Las maratones de baile fueron muy populares en los Estados Unidos de la Gran Depresión. Cercados por el desempleo y acorralados por la pobreza, miles de jóvenes se anotaban en grotescos certámenes de danza que los obligaban a pasar el día entero, a veces durante meses, con el cuerpo entrelazado al de su pareja y balanceándose sin pausa, turnándose para dormir sin dejar de bailar, aprendiendo a leer, conversar y hasta a afeitarse sin parar de mover los pies. Las piernas acalambradas, la mirada perdida, la moral deshecha. Algunos morían en la pista. Muchos eran descalificados después de días o semanas de agotamiento, porque no podían levantarse luego de un desmayo.
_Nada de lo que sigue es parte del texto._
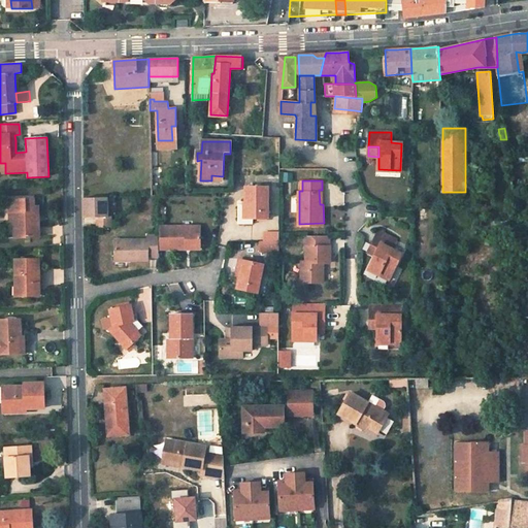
[(268,204),(269,186),(254,186),(245,186),(245,204),(238,204),(238,224),(253,224),(253,218),(268,219),(268,204)]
La novela de Horace McCoy (nacido en Tennessee en 1897 y muerto en California en 1955) presenta a su protagonista, Robert Syverten, cuando está a punto de escuchar su sentencia de muerte por un cargo de asesinato en primer grado. Robert admite que mató a Gloria Beatty, su compañera de baile, pero insiste en que no cometió un crimen. La muerte de Gloria fue un acto de compasión, ejecutado, además, a pedido de la víctima.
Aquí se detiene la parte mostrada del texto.